1.
¿Qué hombre no lloraría, si
viera a la Madre de Cristo en tan atroz suplicio?
Si su Hijo herido... Y nosotros
lejos, cobardes, resistiéndonos a la Voluntad divina.
Madre y Señora mía,
enséñame a pronunciar un sí que, como el
tuyo, se identifique con el clamor de Jesús ante su Padre:
non mea voluntas... (Lc XXII, 42): no se haga mi voluntad,
sino la de Dios.
2.
¡Cuánta miseria! ¡Cuántas
ofensas! Las mías, las tuyas, las de la humanidad entera...
Et in peccatis concepit me
mater mea! (Ps L, 7). Nací, como todos los hombres,
manchado con la culpa de nuestros primeros padres. Después...,
mis pecados personales: rebeldías pensadas, deseadas,
cometidas...
Para purificarnos de esa podredumbre,
Jesús quiso humillarse y tomar la forma de siervo (cfr.
Phil II, 7), encarnándose en las entrañas sin
mancilla de Nuestra Señora, su Madre, y Madre tuya y
mía. Pasó treinta años de oscuridad, trabajando
como uno de tantos, junto a José. Predicó. Hizo
milagros... Y nosotros le pagamos con una Cruz.
¿Necesitas más
motivos para la contrición?
3.
Ha esperado Jesús este encuentro con su Madre.
¡Cuántos recuerdos de infancia!: Belén,
el lejano Egipto, la aldea de Nazaret. Ahora, también
la quiere junto a sí, en el Calvario.
¡La necesitamos!... En
la oscuridad de la noche, cuando un niño pequeño
tiene miedo, grita: ¡mamá!
Así tengo yo que clamar
muchas veces con el corazón: ¡Madre!, ¡mamá!,
no me dejes.
4.
Hasta llegar al abandono hay un poquito de camino
que recorrer.

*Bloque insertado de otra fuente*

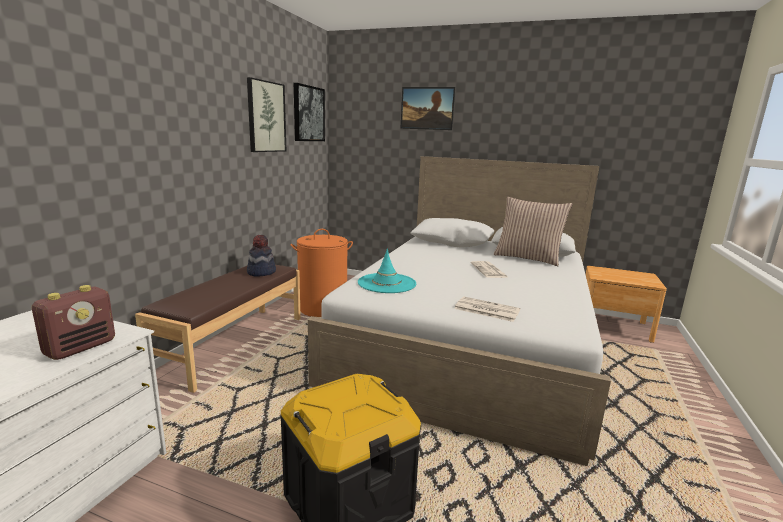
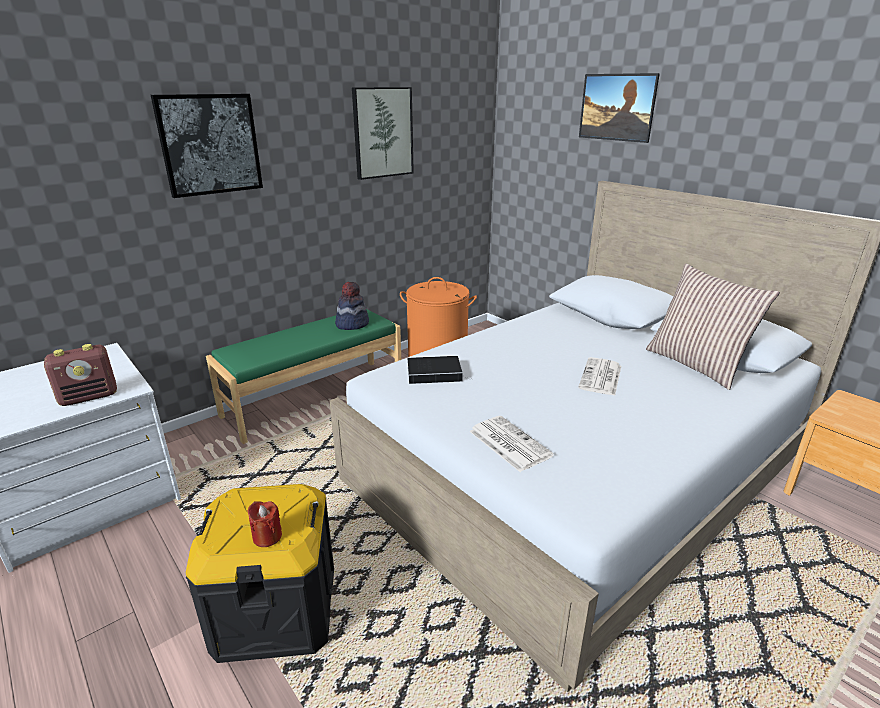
camera: 30 degrees right, 10 degrees up
brown bench [135,265,301,393] -> green bench [206,309,401,444]
picture [294,83,325,141] -> picture moved to [151,94,263,198]
turquoise hat [358,249,416,293] -> book [407,356,472,384]
none -> red candle [247,501,282,547]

Si aún no lo has conseguido, no te preocupes:
sigue esforzándote. Llegará el día en que
no verás otro camino más que Él Jesús,
su Madre Santísima, y los medios sobrenaturales que nos
ha dejado el Maestro.
5.
Si somos almas de fe, a los sucesos de esta tierra
les daremos una importancia muy relativa, como se la dieron
los santos... El Señor y su Madre no nos dejan y, siempre
que sea necesario, se harán presentes para llenar de
paz y de seguridad el corazón de los suyos.